Négociations commerciales: les membres de l’OMC font un constat d’échec

Genève (Suisse), 29 juillet 2005 – Les 148 pays membres de l’Organisation mondiale du commerce (OMC) se sont séparés après trois jours de discussions qui n’ont pas permis de relancer les négociations sur la libéralisation des échanges, malgré la présence de plusieurs poids lourds du commerce mondial.

« Nous avons des ennuis, inutile de le cacher », a reconnu la principale responsable des négociations, l’ambassadrice du Kenya Amina Mohamed. « Avec de la volonté politique, nous pourrons quand même nous sortir de ces ennuis », a-t-elle espéré lors d’une conférence de presse.

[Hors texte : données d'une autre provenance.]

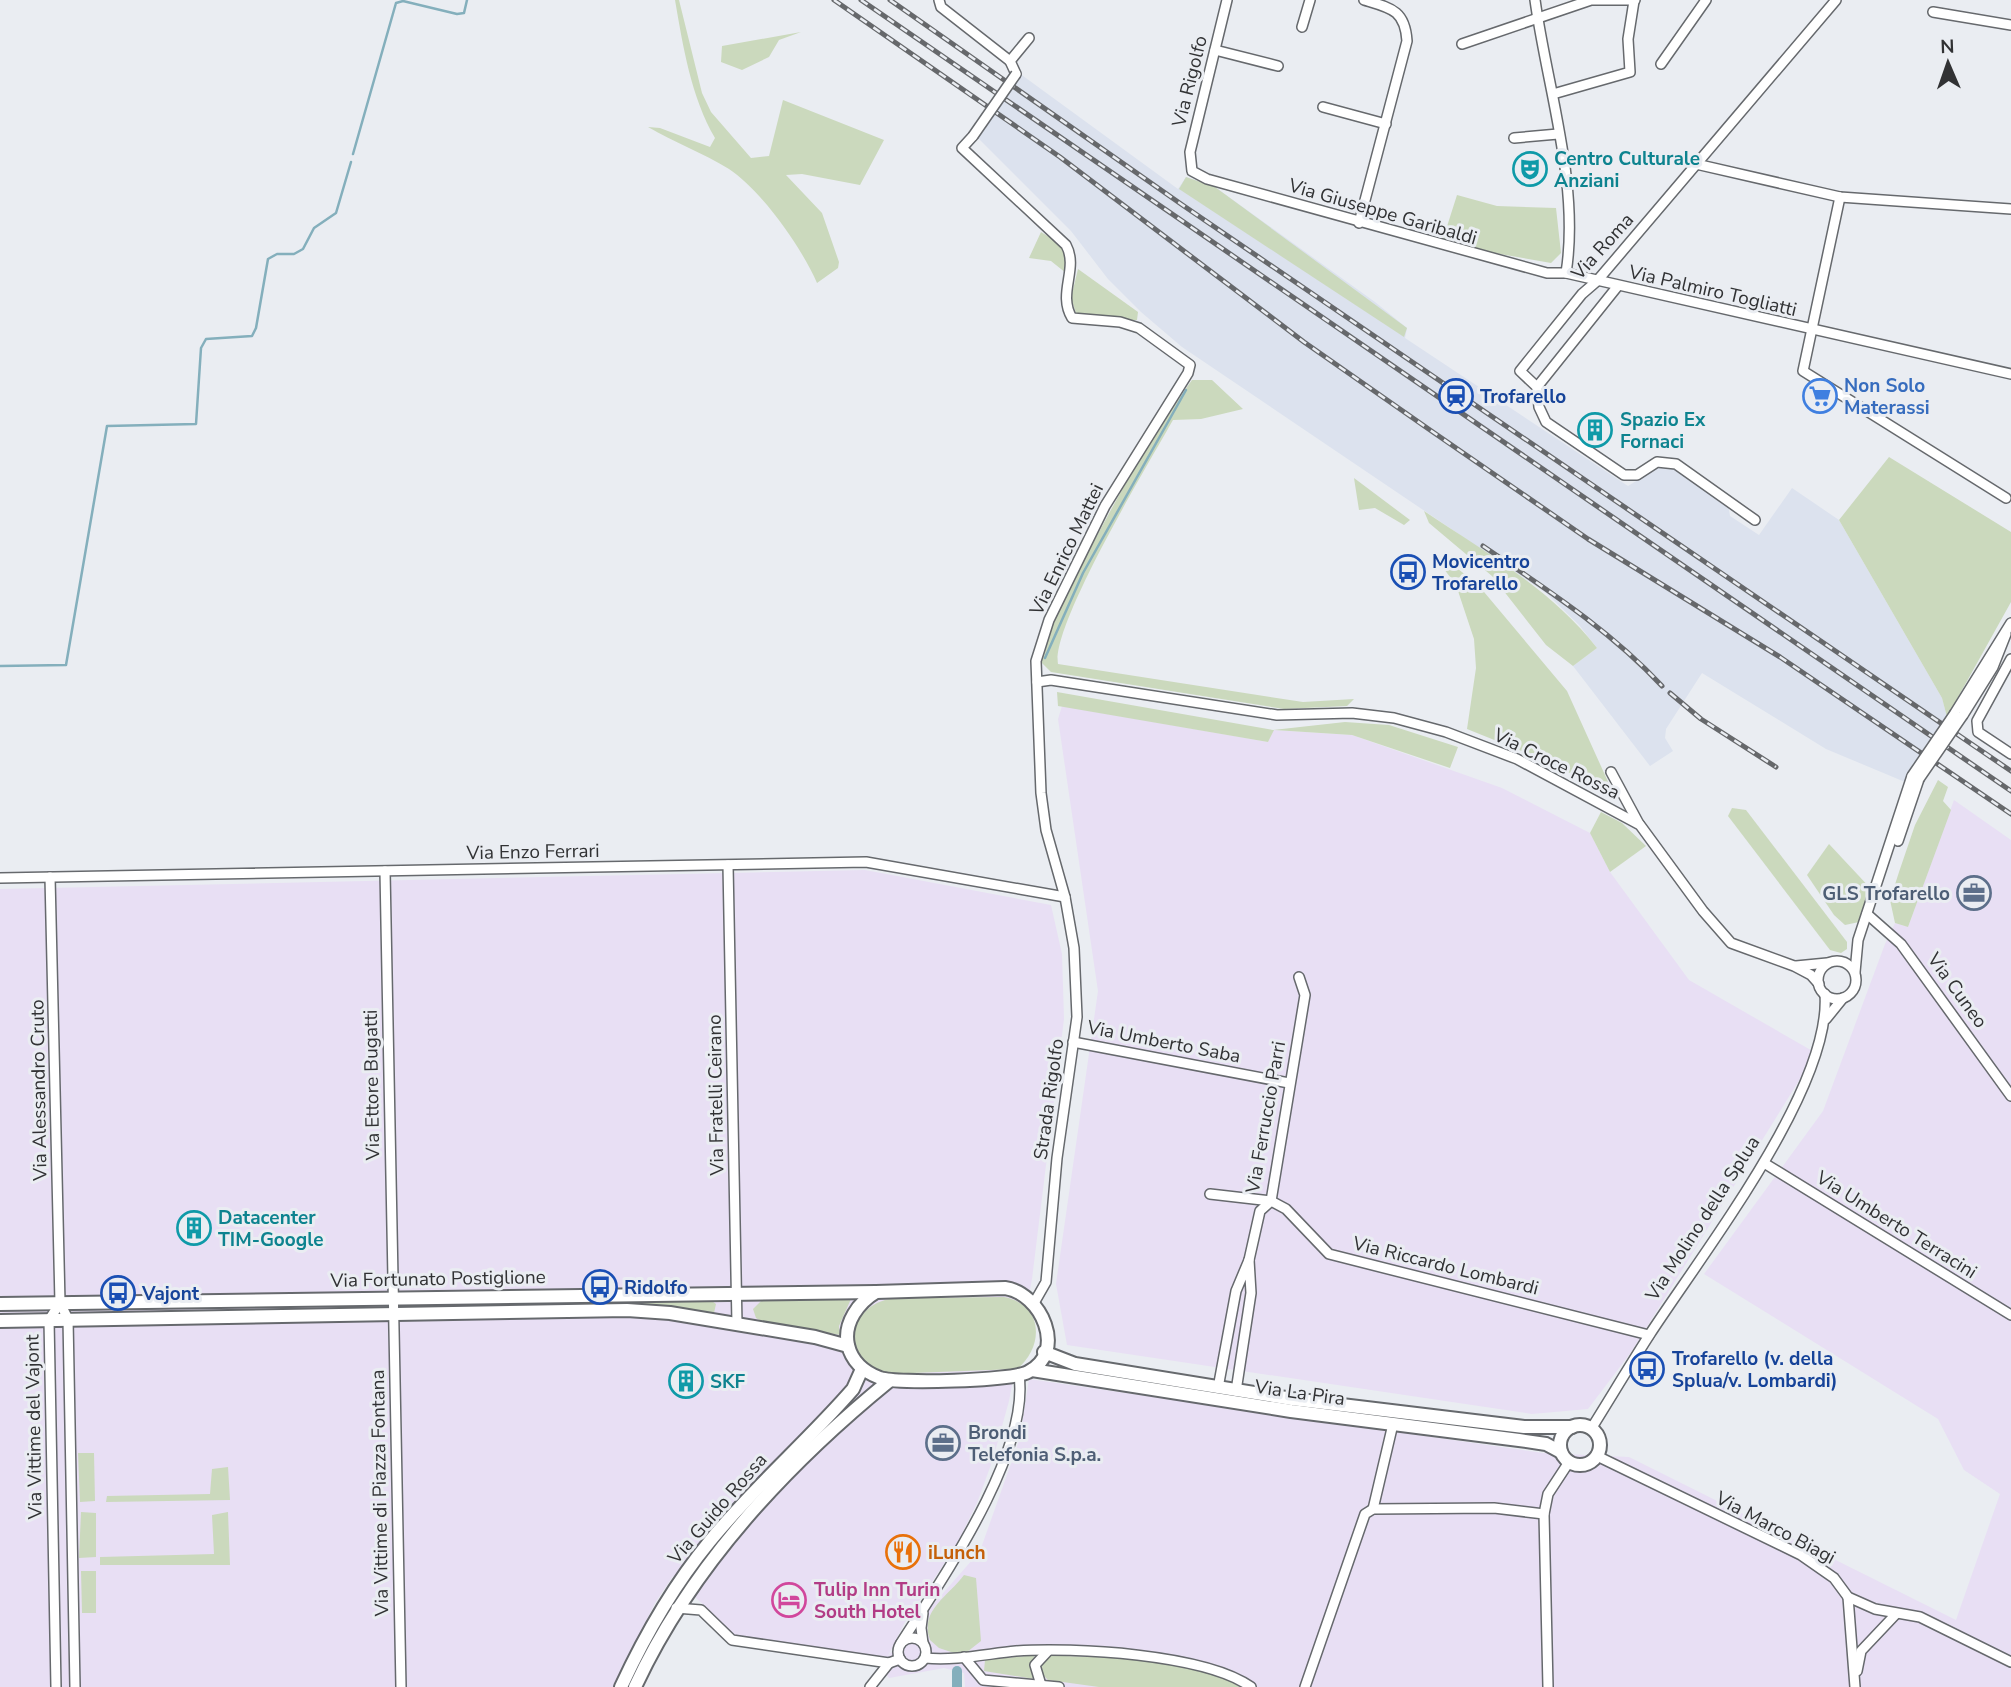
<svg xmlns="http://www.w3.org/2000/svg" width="2011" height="1687" font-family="'Nunito Sans',sans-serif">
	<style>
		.industrial { fill: #e8dff4 }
		.built { fill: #dce2ee }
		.green { fill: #cbd9bd }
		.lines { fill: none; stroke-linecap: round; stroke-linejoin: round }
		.stream { stroke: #84afbc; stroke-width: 2.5 }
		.canal { stroke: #84afbc; stroke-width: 10 }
		.minor-casing { stroke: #66696d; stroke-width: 12 }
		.tertiary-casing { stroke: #66696d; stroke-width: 16 }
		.minor { stroke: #fff; stroke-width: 9 }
		.tertiary { stroke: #fff; stroke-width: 12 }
		.rail-casing { stroke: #66686b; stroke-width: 5 }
		.rail { stroke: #eaedf2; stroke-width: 2.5; stroke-dasharray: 8; stroke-linecap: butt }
		.minor-bridge-casing { stroke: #66696d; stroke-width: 12; stroke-linecap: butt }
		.minor-bridge { stroke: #fff; stroke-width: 9 }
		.labels { text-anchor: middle; stroke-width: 6; stroke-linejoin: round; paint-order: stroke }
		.street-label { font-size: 19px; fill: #313234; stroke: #eaedf2 }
		.culture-label { font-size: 19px; font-weight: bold; fill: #0d838f; stroke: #eaedf2; text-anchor: start }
		.shop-label { font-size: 19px; font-weight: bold; fill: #366cbe; stroke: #eaedf2; text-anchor: start }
		.transit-label { font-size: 19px; font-weight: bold; fill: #164399; stroke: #eaedf2; text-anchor: start }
		.service-label { font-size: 19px; font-weight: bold; fill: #4e5e75; stroke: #eaedf2; text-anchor: end }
		.food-label { font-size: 19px; font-weight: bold; fill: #c56008; stroke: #eaedf2; text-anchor: start }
		.hotel-label { font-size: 19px; font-weight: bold; fill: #b23c85; stroke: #eaedf2; text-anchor: start }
	</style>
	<rect width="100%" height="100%" fill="#eaedf2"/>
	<g class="industrial">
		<path d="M1062,706l206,36 5,-12 79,5 150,53 88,45 20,39 79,108 127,73 -184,298 -44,58 -56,5 -465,-69 -11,-61 42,-293 -40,-272z"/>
		<path d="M1954,800l57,40v847h-1046l-1,-14 -20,-5 -55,10 -9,-11 5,-7 -148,-23 -64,-61 -18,27 -41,84h-614v-798l865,-19 186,35 11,49 2,65 -32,260 -23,122 -16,58 -16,44 -21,43 -51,76 -17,34 92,-105 40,-113 9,-59 514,74 86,4 327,163 44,-126 -36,-24 -26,-51 -234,-145 119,-163 62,-167 10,-21 13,4z"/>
	</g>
	<path class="built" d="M1019,73l159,116 8,-12 29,10 160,115 32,26 -2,10 223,148 33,-20 17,3 50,36 2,11 29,19 33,-47 47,32 103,178 5,19 -42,65 -79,-33 -124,-76 -36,56 -1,9 8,13 -23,15 -77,-100 24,-18 -18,-23 -33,-32 -364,-246 -41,-35 -33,-33 -37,-48 -96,-96z"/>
	<g class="green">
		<path d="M675,0h4l23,93 9,19 40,46 18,-2 14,-56 101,40 -24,45 -58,-11 -16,1 36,38 17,49 -1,6 -21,15c-15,-35 -56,-93 -88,-114 -26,-16 -55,-27 -81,-42l12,1 50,19 5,-9c-24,-41 -32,-92 -40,-138z"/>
		<path d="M801,32l-22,8 -10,17 -27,13 -21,-8 1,-16z"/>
		<path d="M1186,177l29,10 192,141 -3,9 -225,-148z"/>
		<path d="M1457,195l40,11 59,2 5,45 -10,10 -68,-12 -40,-12z"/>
		<path d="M1041,232c20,12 26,17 25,41l-15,-12 -22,-3z"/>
		<path d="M1078,269l60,43 -1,8h-42l-19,-7 -5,-15z"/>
		<path d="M1192,380h20l31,29 -42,10 -28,1c-24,43 -122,205 -115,244l245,38 51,-3 -7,7 -63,3 -233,-37 -12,-12c11,-37 29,-69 47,-103 32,-62 65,-121 106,-177z"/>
		<path d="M1889,457l122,75v70l-64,115 -5,-19 -103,-178z"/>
		<path d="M1354,478l56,42 -6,5 -29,-17 -16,2z"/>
		<path d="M1424,511c61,41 127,78 173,137l-24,18 -27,-21 -54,-69 -63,-53z"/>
		<path d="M1432,553c18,5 26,19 42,27l93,111 47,104 -70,-35 -77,-31 9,-61 -2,-29 -18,-54z"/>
		<path d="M1057,692l216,38 72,-8 44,3 69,22 -8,21 -98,-33 -78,-5 -6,12 -210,-36z"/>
		<path d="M1938,780l10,7 -5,14 8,9 -43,117 -13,-4 -5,-23 9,-28 16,-47z"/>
		<path d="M1732,808l14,2 101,132v7l-6,4 -11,-3 -102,-134z"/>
		<path d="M1601,812l21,11 24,23 -36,26 -20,-39z"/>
		<path d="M1829,844l43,46 -13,32 -14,3 -11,-10 -27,-40z"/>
		<path d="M1004,1297c39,7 41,49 13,72l-131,5c-46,-16 -40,-70 9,-76z"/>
		<path d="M709,1299l7,5 -2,9 -110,-13z"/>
		<path d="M851,1299l-12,27 1,9 -79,-14 -5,-3 -3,-9 9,-9z"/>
		<path d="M78,1453h16l1,48 -15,1z"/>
		<path d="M228,1467l2,33 -124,2 1,-6 103,-2 2,-25z"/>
		<path d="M81,1512l15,1v44l-17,1z"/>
		<path d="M228,1512l2,53h-130v-8l114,-3 -2,-39z"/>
		<path d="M81,1571h15v42h-14z"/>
		<path d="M964,1575l12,3 5,63 -14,11 -10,2 -18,-6 -9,-8c-11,-30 19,-44 34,-65z"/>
		<path d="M1035,1655l-4,13 3,11 -50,-8 1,-11z"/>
		<path d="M1050,1656c52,0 146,3 190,31h-141l-51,-7 -7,-7 -1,-10z"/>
	</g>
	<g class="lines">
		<g class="stream">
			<path d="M353,154l43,-151 7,-2 54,13 7,-1 3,-13"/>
			<path d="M1045,658l38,-85 103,-183"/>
			<path d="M0,666l66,-1 41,-239 89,-2 5,-76 5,-9 46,-3 4,-8 12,-69 9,-5h17l9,-5 11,-21 22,-15 15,-51"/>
		</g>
		<path class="canal" d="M957,1687v-16"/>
		<g class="minor-casing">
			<g id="minor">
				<path d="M939,0l2,7 69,54 6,13"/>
				<path d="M1227,0l-37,152 2,19 15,8 340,94h19l445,101"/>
				<path d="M1535,0c12,87 45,185 31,273"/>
				<path d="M1933,12l78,13"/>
				<path d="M1302,27l8,-27"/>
				<path d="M1462,44l129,-44h44"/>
				<path d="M1215,50l63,16"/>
				<path d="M1010,61l19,-23"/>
				<path d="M1661,64l45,-64"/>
				<path d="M1553,94l77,-22 -2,-33 6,-38"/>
				<path d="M1323,107l63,17"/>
				<path d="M973,136l-11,12 104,97c13,24 -9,48 6,73l48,4 19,6 51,37 -2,8 -83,133 -56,114 -13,41 5,132 5,37 19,67 9,51 3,69 -20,141 -11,124 -12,21"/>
				<path d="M1514,138l44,-4"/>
				<path d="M1696,164l144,33 171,12"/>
				<path d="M1840,197l-37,174 203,127"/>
				<path d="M1359,223l48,-182c-2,-31 -16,-33 -43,-41"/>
				<path d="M1617,287l-80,100 -17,-16 62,-77 15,-13 239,-281"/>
				<path d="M1537,387l2,20 7,15 78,53h13l20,-13 19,2 79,56"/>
				<path d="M2011,659l-34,62 1,11 33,22"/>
				<path d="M1037,682l14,-2 226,35 75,-2 42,5 52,14 71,27 123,66 63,86 28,32 63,23 17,9 8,9"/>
				<path d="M1955,713l56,-90"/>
				<path d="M1963,715l30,-48 13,-33"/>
				<path d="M1611,772l28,52"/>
				<path d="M1898,841l21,-62"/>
				<path d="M728,865l9,459"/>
				<path d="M385,871l16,816"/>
				<path d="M50,877l10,426 8,16 7,368"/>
				<path d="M0,878l866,-16 199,35"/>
				<path d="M1867,914l34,30 110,152"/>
				<circle cx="1837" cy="980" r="19"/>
				<path d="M1796,966l31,-3"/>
				<path d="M1855,972l3,-32 54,-164"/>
				<path d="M1826,1019l17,-21"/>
				<path d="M1073,1042l216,41"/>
				<path d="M1764,1163l247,152"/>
				<path d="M1210,1194l61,7 15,8 43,45 320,81"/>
				<path d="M1249,1260l11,-49 11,-10 34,-206 -6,-18"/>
				<path d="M1218,1388l18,-97 13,-31 2,33 -15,98"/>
				<path d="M1591,1429c20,-32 39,-64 59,-95 52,-80 182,-246 175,-340"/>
				<path d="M1597,1456l204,99 33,23 14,19 27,12 45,8 91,45"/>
				<path d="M1373,1509l20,-85"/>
				<path d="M1848,1597l7,90"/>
				<path d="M676,1608l25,2 31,30 157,23 11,-4"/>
				<circle cx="912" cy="1652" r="14"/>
				<path d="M901,1643c41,-64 129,-190 118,-268"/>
				<path d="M923,1643l-2,-15 2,-15"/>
				<path d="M964,1657l19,23 76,7"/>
				<path d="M925,1658c30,3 61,-4 91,-7 57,-4 189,3 235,36"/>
				<path d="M1857,1671l4,-20 35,-37"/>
				<path d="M1041,1685l-6,-20 13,-14"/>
				<path d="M56,1687l-7,-367 11,-17"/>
				<path d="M870,1687l19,-24"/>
				<path d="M1305,1687l60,-173 8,-5 121,-1 50,6"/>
				<path d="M1548,1687l-4,-173 4,-20 21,-32"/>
			</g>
		</g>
		<g class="tertiary-casing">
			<g id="tertiary">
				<path d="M1005,1288c36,5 63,64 23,84 -17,9 -130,12 -148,6 -16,-6 -28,-16 -32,-33 -5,-22 11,-43 28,-53z"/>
				<path d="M0,1304l876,-12"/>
				<path d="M0,1321l627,-11 43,3 145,24 33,9"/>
				<path d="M1044,1352l31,12 217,35 232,28h48"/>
				<path d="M1032,1370l259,41 228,29 27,4 15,8"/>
				<circle cx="1580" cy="1445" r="20"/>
				<path d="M621,1687c24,-52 52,-101 89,-146 44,-54 97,-99 143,-152l9,-20"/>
				<path d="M635,1687c56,-121 151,-222 254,-306"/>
			</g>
		</g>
		<use href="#minor" class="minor"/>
		<use href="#tertiary" class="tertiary"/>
		<g class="rail-casing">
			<g id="rail">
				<path d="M834,0l226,157 244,185 126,88 158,109 192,118 231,157"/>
				<path d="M861,0l1150,791"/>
				<path d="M890,0l291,204 830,567"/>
				<path d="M1483,546c63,43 127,84 179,140"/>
				<path d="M1670,693l31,26 75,48"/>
			</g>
		</g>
		<use href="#rail" class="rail"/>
		<g class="minor-bridge-casing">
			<g id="minor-bridge">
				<path d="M973,136l43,-62"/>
				<path d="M1912,776l43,-63"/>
				<path d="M1919,779l44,-64"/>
			</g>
		</g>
		<use href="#minor-bridge" class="minor-bridge"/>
	</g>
	<defs>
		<g id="theatre-ring" transform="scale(1.75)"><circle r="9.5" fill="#eaedf2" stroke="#0f9aa8" stroke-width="1.5"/><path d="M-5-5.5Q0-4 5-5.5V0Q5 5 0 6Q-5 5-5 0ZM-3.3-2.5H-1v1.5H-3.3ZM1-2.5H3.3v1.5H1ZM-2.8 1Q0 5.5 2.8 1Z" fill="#0f9aa8"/></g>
		<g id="station-ring" transform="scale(1.75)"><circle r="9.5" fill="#eaedf2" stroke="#1a4fb4" stroke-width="1.5"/><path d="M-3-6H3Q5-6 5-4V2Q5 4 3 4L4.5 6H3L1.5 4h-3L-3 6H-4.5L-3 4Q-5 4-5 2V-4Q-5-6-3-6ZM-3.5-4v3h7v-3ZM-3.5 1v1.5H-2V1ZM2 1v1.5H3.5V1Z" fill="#1a4fb4"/></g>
		<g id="supermarket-ring" transform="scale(1.75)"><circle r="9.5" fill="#eaedf2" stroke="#3f7fe0" stroke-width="1.5"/><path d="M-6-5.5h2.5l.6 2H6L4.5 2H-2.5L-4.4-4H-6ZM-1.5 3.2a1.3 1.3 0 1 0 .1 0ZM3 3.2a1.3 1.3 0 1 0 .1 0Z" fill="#3f7fe0"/></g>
		<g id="building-ring" transform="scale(1.75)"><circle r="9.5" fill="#eaedf2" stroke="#0f9aa8" stroke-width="1.5"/><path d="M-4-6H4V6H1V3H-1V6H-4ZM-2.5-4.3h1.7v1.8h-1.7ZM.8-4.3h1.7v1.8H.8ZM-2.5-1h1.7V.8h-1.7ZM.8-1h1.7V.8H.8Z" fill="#0f9aa8"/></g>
		<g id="bus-ring" transform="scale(1.75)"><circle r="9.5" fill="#eaedf2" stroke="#1a4fb4" stroke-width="1.5"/><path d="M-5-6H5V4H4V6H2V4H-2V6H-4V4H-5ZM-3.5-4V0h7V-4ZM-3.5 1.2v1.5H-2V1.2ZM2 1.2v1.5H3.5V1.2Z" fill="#1a4fb4"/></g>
		<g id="office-ring" transform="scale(1.75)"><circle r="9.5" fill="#eaedf2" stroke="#5c6f8a" stroke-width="1.5"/><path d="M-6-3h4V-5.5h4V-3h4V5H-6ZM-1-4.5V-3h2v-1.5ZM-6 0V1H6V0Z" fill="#5c6f8a"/></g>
		<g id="restaurant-ring" transform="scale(1.75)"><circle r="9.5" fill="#eaedf2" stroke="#e8710a" stroke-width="1.5"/><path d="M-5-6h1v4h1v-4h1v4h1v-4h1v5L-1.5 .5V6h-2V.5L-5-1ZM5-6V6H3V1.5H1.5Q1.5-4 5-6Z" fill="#e8710a"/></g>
		<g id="hotel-ring" transform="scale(1.75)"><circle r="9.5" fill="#eaedf2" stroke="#d1479c" stroke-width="1.5"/><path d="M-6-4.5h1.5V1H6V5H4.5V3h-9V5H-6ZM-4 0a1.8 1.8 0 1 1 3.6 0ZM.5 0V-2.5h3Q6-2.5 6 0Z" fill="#d1479c"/></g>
	</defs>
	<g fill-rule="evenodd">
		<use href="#theatre-ring" x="1530" y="169"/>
		<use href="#station-ring" x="1456" y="396"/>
		<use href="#supermarket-ring" x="1820" y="396"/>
		<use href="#building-ring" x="1595" y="430"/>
		<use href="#bus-ring" x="1408" y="572"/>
		<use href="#office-ring" x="1974" y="893"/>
		<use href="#building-ring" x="194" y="1228"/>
		<use href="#bus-ring" x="600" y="1287"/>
		<use href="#bus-ring" x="118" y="1293"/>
		<use href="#bus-ring" x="1647" y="1369"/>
		<use href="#building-ring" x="686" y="1381"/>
		<use href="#office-ring" x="943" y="1443"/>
		<use href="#restaurant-ring" x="903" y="1552"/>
		<use href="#hotel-ring" x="789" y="1600"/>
	</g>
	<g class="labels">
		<g class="street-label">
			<text transform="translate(1189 81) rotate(-76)" y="7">Via Rigolfo</text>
			<text transform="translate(1383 211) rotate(16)" y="7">Via Giuseppe Garibaldi</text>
			<text transform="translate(1602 246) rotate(-48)" y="7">Via Roma</text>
			<text transform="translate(1713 290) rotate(13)" y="7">Via Palmiro Togliatti</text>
			<text transform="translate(1066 549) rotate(-64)" y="7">Via Enrico Mattei</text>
			<text transform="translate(1557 763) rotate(26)" y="7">Via Croce Rossa</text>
			<text transform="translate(533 851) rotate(-1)" y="7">Via Enzo Ferrari</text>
			<text transform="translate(1958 990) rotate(54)" y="7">Via Cuneo</text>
			<text transform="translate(1164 1041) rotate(11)" y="7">Via Umberto Saba</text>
			<text transform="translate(371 1085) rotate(-91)" y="7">Via Ettore Bugatti</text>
			<text transform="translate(38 1090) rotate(-91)" y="7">Via Alessandro Cruto</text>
			<text transform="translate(715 1095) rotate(-91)" y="7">Via Fratelli Ceirano</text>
			<text transform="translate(1048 1099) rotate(-82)" y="7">Strada Rigolfo</text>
			<text transform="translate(1265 1117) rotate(-80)" y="7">Via Ferruccio Parri</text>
			<text transform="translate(1702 1218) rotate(-57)" y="7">Via Molino della Splua</text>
			<text transform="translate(1897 1224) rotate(32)" y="7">Via Umberto Terracini</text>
			<text transform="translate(1446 1265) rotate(14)" y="7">Via Riccardo Lombardi</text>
			<text transform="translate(438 1278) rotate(-1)" y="7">Via Fortunato Postiglione</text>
			<text transform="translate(1300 1392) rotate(8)" y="7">Via La Pira</text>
			<text transform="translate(33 1427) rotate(-91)" y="7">Via Vittime del Vajont</text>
			<text transform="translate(379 1493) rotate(-91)" y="7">Via Vittime di Piazza Fontana</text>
			<text transform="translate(717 1508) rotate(-49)" y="7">Via Guido Rossa</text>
			<text transform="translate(1776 1527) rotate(28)" y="7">Via Marco Biagi</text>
		</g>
		<g class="culture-label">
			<text x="1554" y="165">Centro Culturale<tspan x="1554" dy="22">Anziani</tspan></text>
			<text x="1620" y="426">Spazio Ex<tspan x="1620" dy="22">Fornaci</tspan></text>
			<text x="218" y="1224">Datacenter<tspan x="218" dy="22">TIM-Google</tspan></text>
			<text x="710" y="1388">SKF</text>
		</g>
		<g class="shop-label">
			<text x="1844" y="392">Non Solo<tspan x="1844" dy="22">Materassi</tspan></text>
		</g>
		<g class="transit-label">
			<text x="1480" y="403">Trofarello</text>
			<text x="1432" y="568">Movicentro<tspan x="1432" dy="22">Trofarello</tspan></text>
			<text x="624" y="1294">Ridolfo</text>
			<text x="142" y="1300">Vajont</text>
			<text x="1672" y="1365">Trofarello (v. della<tspan x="1672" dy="22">Splua/v. Lombardi)</tspan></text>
		</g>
		<g class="service-label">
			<text x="1950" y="900">GLS Trofarello</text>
			<text x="968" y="1439" text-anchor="start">Brondi<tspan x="968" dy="22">Telefonia S.p.a.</tspan></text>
		</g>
		<g class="food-label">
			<text x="928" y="1559">iLunch</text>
		</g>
		<g class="hotel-label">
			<text x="814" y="1596">Tulip Inn Turin<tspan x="814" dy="22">South Hotel</tspan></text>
		</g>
	</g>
	<g transform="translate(1948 63) rotate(358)" stroke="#eaedf2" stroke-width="5" paint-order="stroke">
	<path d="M0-5L12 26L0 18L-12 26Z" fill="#313234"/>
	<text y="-10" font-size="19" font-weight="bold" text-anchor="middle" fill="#313234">N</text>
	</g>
</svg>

Les pays membres auraient dû à l’origine profiter de leur réunion à Genève pour rédiger l’ébauche d’un accord mondial de libéralisation du commerce qui doit être soumis aux ministres lors d’une conférence à Hong Kong en décembre prochain.

Mais malgré la présence à Genève des plus hauts responsables du commerce américain, européen, indien et japonais, l’OMC a dû se contenter de dresser un bilan de l’état des négociations et de se donner rendez-vous à la rentrée pour préparer Hong Kong d’arrache-pied.

Cette conférence doit couronner le cycle de négociations lancé à Doha (Qatar) en 2001 avec pour objectif de mettre le commerce au service du développement des pays pauvres. Mais ce cycle, qui aurait déjà dû être bouclé à la fin de l’an dernier, bute sur une rivalité Nord-Sud à propos de l’agriculture qui a fait dérailler la précédente conférence ministérielle à Cancun (Mexique) en 2003.

Afin de respecter l’échéance de Hong Kong, Mme Mohamed a prévu de changer de tactique de négociation à l’automne, en impliquant davantage les ministres des grandes puissances commerciales qui devront pouvoir se rendre plus fréquemment à Genève afin de passer les compromis nécessaires.

« Il est logique que plus un acteur est important, plus grande est sa responsabilité. Nous attendons donc des principaux acteurs qu’ils jouent ce rôle », a-t-elle lancé.

Le représentant américain pour le Commerce, Rob Portman, a répondu présent.

« Les Etats-Unis ont joué un rôle dirigeant dans le lancement de ces négociations. Nous continuerons à jouer ce rôle afin de les amener à un résultat concluant », a-t-il promis dans un discours aux pays membres.

« Nous sommes prêts à être audacieux et imaginatifs et à réduire les divergences. Mais cela doit être partagé par tous les pays membres », a-t-il ajouté.

M. Portman a discuté par téléphone avec le commissaire européen au Commerce, Peter Mandelson, qui avait réclamé jeudi une baisse des subventions américaines à l’agriculture.

Devant la presse, M. Portman a estimé qu’une telle idée serait « un peu difficile à vendre » à Washington, les subventions versées par Bruxelles atteignant le triple de celles des Etats-Unis.

« Ceux qui ont les subventions les plus élevées doivent le plus les réduire », a ajouté M. Portman, tout en précisant que le budget soumis cette année au Congrès mentionne la réforme de la politique agricole. « Dire que nous ne sommes pas prêts à réformer alors que notre président a dit qu’il veut éliminer toutes les subventions et a proposé des réformes spécifiques est un peu incohérent », a-t-il lancé.

M. Portman devait s’entretenir samedi avec le Français Pascal Lamy, qui prendra le 1er septembre la succession du Thaïlandais Supachai Panitchpakdi au poste de directeur général de l’OMC.

Lors d’une intervention devant les pays membres, M. Lamy a relevé que « les prochains mois seront cruciaux pour la préparation de la conférence ministérielle de Hong Kong ».